Kretzmann: Yeah. I think they're better-managed. They don't break out what percentage digital makes up of their overall sales, but for this quarter, digital sales were up 22%. It seems like, pretty consistently over the past year or two, their digital sales have been going between 20% to 30% clip. That's nice to see. It's probably still a pretty small portion of overall revenue. They're also investing $7 billion over the next three years into technology, improving their supply chain. They're remodeling a bunch of stores, they're launching a small-format concept where they'll have about 100 of those locations rolled out over the next three years or so. So, they're being more proactive than a lot of retailers, which are just taking the bad news as it comes and not really changing a whole lot in any meaningful way.
And Target is still in pretty solid financial shape. They generated almost $5 billion in free cash flow over the last year. So they're not going anywhere. Their dividend and share repurchases will be able to continue. I wouldn't be surprised if Target or Wal-Mart buys someone like Wayfair or something, because I think this e-commerce battle is really going to heat up. And these companies are only going to be able to do so much internally, as far as ramping up that e-commerce strategy. So I think, you'll see more and more companies, like PetSmart recently buying, I forget what the name of it was, but it was the largest e-commerce acquisition ever. It might have been Chewy.com. Essentially an online pet food business. PetSmart spent several billion dollars acquiring them within the past month. I think it's inevitable that you will see Wal-Mart, Target, and some of these other retailers that, despite the troubles, are still generating a lot of cash, and they have cash they can put to work buying some of those pure-play online retailers.

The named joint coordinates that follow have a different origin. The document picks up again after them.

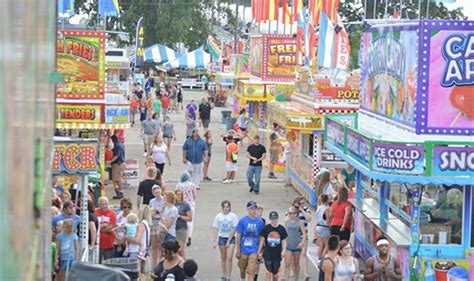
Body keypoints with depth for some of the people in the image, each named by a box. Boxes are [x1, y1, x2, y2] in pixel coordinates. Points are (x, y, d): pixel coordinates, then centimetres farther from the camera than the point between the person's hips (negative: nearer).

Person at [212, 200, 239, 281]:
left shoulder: (233, 216, -8)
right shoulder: (218, 216, -1)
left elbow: (234, 229, -7)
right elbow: (215, 229, 3)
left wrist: (229, 241, -10)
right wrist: (214, 241, -3)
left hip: (231, 238, -3)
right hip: (221, 238, 3)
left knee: (229, 258, -11)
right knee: (223, 258, 11)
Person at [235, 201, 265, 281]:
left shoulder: (260, 221, -3)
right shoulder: (242, 221, -7)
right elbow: (239, 236, -3)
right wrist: (238, 250, -3)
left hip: (254, 251, 0)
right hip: (243, 250, 0)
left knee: (251, 272, -7)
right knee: (242, 269, 18)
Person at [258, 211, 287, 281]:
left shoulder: (281, 229, 1)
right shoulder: (266, 228, -3)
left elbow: (284, 241, 5)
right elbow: (262, 240, 4)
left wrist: (284, 250, -11)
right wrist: (259, 251, 3)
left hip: (277, 254, 2)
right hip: (267, 254, -2)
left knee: (276, 274, 10)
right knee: (268, 273, -9)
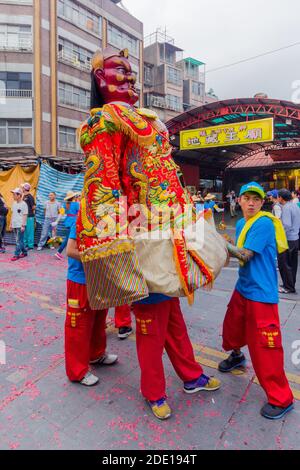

Hill: I think the smaller footprint locations are going to be interesting to watch. I don't know if they've gone public with where the locations -- I would be curious to actually walk through one of those and see how it differs from the big Target that's a few miles from Fool HQ, and see what they're doing differently, because like you said, done correctly, that could be something that they look to grow even more.
Kretzmann: Yeah, they're expecting to build 30 of them this year. I haven't looked into this too much, I would assume it's a similar strategy to what Whole Foods is doing with its small 365 concept, where essentially you're able to get the stores closer to consumers. I think, especially for younger consumers, for the millennials, they value convenience more than anything else, and getting those smaller stores with the key, essential, top-selling items closer to consumers, that could be a good way to go.
John Mackey, CEO of Whole Foods Market, is a member of The Motley Fool's board of directors. Chris Hill owns shares of WFM. David Kretzmann owns shares of Wayfair and WFM. The Motley Fool owns shares of and recommends Wayfair and WFM. The Motley Fool has a disclosure policy.